Soziales Miteinander klingt schnell nach verordnetem Sozialismus.

Eben nicht. Das Konzept grenzt sich nicht nur vom imperial empfundenen westlichen Kapitalismus ab, sondern auch von der neuen Linken Lateinamerikas, die weiterhin auf Modernisierung setzt und das Entwicklungsparadigma des Sozialismus fortsetzt. Denn das basierte ebenfalls stark auf der Ausbeutung natürlicher Ressourcen und einem teilweise nahezu autoritären Regierungsstil. Insofern ist die Idee auch ein sozialkritischer Diskurs gegen den starken Staat des Sozialismus.

Wie sieht es mit der Zustimmung aus?

Die Umsetzung ist, wie gesagt, etwas widersprüchlich. Denn man braucht kurzfristig die natürlichen Ressourcen weiterhin zur Armutsbekämpfung. So wird die Kritik an der Förderung von Rohstoffen in Naturschutzgebieten oder an umstrittenen Infrastrukturprojekten eher von der intellektuellen Mittelschicht als von den ärmeren Schichten geäußert, die zum Teil von den neuen Wohlfahrtsprogrammen profitieren. Es gibt auch manifeste Interessenkonflikte zwischen einzelnen indigenen Gruppen, während die Regierung angibt, im Namen aller Indigenen zu sprechen. Manche Gruppen fühlen sich vereinnahmt oder nicht angemessen repräsentiert. Es gibt also zahlreiche Kontroversen um das Konzept und seine Umsetzung.

Das IASS ist ein Institut, das sich vornehmlich der Nachhaltigkeit verschrieben hat. Was erwarten Sie von dem Konzept?

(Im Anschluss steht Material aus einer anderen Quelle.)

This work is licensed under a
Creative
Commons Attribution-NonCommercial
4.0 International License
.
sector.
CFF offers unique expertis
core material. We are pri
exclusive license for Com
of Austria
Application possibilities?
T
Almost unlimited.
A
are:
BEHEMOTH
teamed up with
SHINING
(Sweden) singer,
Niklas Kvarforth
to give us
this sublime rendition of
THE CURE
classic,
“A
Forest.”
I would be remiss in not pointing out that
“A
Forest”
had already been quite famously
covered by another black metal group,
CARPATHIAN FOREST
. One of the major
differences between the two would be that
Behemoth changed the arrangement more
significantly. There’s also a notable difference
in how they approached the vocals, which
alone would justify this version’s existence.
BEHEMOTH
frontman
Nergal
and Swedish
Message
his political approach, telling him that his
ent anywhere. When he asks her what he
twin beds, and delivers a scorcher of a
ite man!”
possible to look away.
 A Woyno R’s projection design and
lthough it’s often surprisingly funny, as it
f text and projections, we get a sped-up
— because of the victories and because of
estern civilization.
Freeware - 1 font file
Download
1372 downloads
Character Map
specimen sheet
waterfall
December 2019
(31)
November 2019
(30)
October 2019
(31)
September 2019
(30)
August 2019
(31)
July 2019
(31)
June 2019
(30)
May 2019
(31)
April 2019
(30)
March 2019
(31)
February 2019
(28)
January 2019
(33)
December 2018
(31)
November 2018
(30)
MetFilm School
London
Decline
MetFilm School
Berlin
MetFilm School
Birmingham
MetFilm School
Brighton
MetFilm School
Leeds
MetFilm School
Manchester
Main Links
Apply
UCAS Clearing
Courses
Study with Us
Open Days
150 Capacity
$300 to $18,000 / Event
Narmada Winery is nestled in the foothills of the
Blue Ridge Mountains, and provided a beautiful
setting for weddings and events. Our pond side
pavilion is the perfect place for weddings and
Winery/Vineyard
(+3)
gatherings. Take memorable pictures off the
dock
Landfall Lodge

Wir gehen unter anderem von der Kritik an einem recht monolithischen Wirtschaftsdenken aus, das aufgrund seiner Expertenkultur meint, eine einzige dominante liberale Wirtschaftsdoktrin könne Antworten auf globale ethische und politische Probleme geben. Ein Ziel unserer Forschungsgruppe „Cultures of Economics – Cultures of Sustainability“ am IASS ist es aufzuzeigen, dass es verschiedene Modelle wirtschaftlichen und gesellschaftlichen Zusammenlebens gibt. Diese Diversität möchten wir offenlegen. Andererseits kehren wir die etablierten Sichtweisen um und versuchen, von dem Globalen Süden zu lernen. Dort werden nun die jahrhundertelang marginalisierten Gruppen der indigenen Bevölkerung zum Autor eines innovativen Gesellschaftskonzeptes. Wir sollten das Konzept aber nicht romantisieren, sondern vielmehr ernsthaft hinterfragen: Was wird damit gerechtfertigt? Ist das wirklich so anders als das, was wir machen? Und welche Impulse könnte man daraus ziehen?

Auch bei uns regt sich etwas.

In der Tat. Die Frage nach dem guten Leben wird bei uns derzeit ausgiebig diskutiert. Wir sehen auch einen starken Widerstand in Spanien und Griechenland gegenüber einer Wirtschaftspolitik, die zu hoher Arbeitslosigkeit, politischer Entmachtung, einem damit einhergehenden Demokratiedefizit und starken sozialen Spannungen zu führen scheint. Hier wird kritisiert, dass unser wirtschaftliches Paradigma kein langfristiges Denken, sondern nur kurzfristige Problemlösungen hervorbringt. Zudem finden wir auch in Europa eine ökologische Linke, die stärker Konsumgüter recyceln und die regionalen Produktionskreisläufe stärken möchte. In den Sozialwissenschaften haben wir die „Common Goods“, also die Nutzung gemeinschaftlicher Güter wiederentdeckt. Es ist die aktuelle Krise, die solche alternativen Ansätze hervorbringt. Die vermeintliche Alternativlosigkeit wird derzeit auch bei uns immer stärker infrage gestellt.